Activity: Copy out the whole Maginn and McQuade exchange below, word for word.

Selected text:
As a quite brazenly self-aggrandising aside, I would just add that one of my Simon Nolan novels is shelved in Brighton and Hove City Libraries, not in fiction - but in the Local History Centre. Yes, McQuade; I am in history. How does it make me feel? Well humble, of course. But also, paradoxically, proud. Grateful. Historic. That kind of thing. Unworthy? Whatever.
McQuade: Local History Centre? In Brighton? Hardly counts for much does it? I imagine they've crammed you between an old Vespa Scooter and pair of Peter James's Italian shoes. Now, if you were to be found in the National History museum alongside the Magna Carta and Queen Bodicea's provisional chariot license I just might be impressed. I'll have you know that my old trousers were donated to the notorious Libertine's Lounge in Mussleburgh where I once held sway with my rakish anecdotes while spending the Sunday collection plate offerings on absinthe and haddock-burgers.
Stop glaring at me, Maginn. Getting trussed like turkeys isn’t completely my fault you know. After all, if you hadn’t written that damned Methods of Confinement book we could be lounging in comfortable leather armchairs in my office and swigging whisky. So stop wincing and answer this…………. Erm, sorry, now I’ve forgotten the question. Tell you what, while I rock my chair back and forward in an attempt to loosen these bonds, answer this instead. What’s your favourite bird between a penguin and a puffin?
Maginn: I presume you mean in terms of survivability? You know, I’ve learned a thing or two about birds, and believe me, if you are going to survive an avian attack, whether by penguin or puffin, the one thing you must always remember is.............

Recorded information:

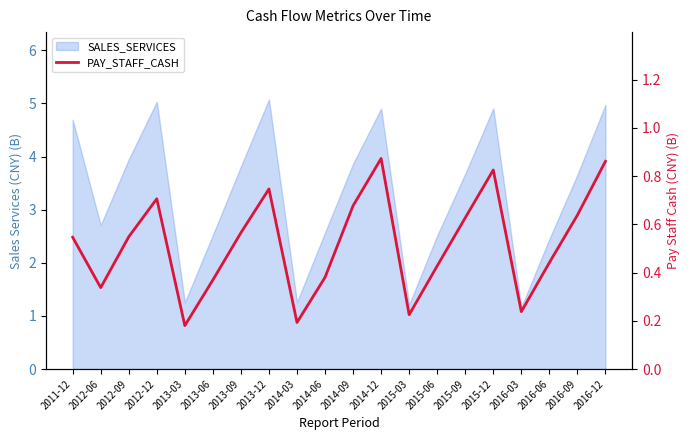

Does the chart have visible grid lines?

No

Response box:
As a quite brazenly self-aggrandising aside, I would just add that one of my Simon Nolan novels is shelved in Brighton and Hove City Libraries, not in fiction - but in the Local History Centre. Yes, McQuade; I am in history. How does it make me feel? Well humble, of course. But also, paradoxically, proud. Grateful. Historic. That kind of thing. Unworthy? Whatever.
McQuade: Local History Centre? In Brighton? Hardly counts for much does it? I imagine they've crammed you between an old Vespa Scooter and pair of Peter James's Italian shoes. Now, if you were to be found in the National History museum alongside the Magna Carta and Queen Bodicea's provisional chariot license I just might be impressed. I'll have you know that my old trousers were donated to the notorious Libertine's Lounge in Mussleburgh where I once held sway with my rakish anecdotes while spending the Sunday collection plate offerings on absinthe and haddock-burgers.
Stop glaring at me, Maginn. Getting trussed like turkeys isn’t completely my fault you know. After all, if you hadn’t written that damned Methods of Confinement book we could be lounging in comfortable leather armchairs in my office and swigging whisky. So stop wincing and answer this…………. Erm, sorry, now I’ve forgotten the question. Tell you what, while I rock my chair back and forward in an attempt to loosen these bonds, answer this instead. What’s your favourite bird between a penguin and a puffin?
Maginn: I presume you mean in terms of survivability? You know, I’ve learned a thing or two about birds, and believe me, if you are going to survive an avian attack, whether by penguin or puffin, the one thing you must always remember is.............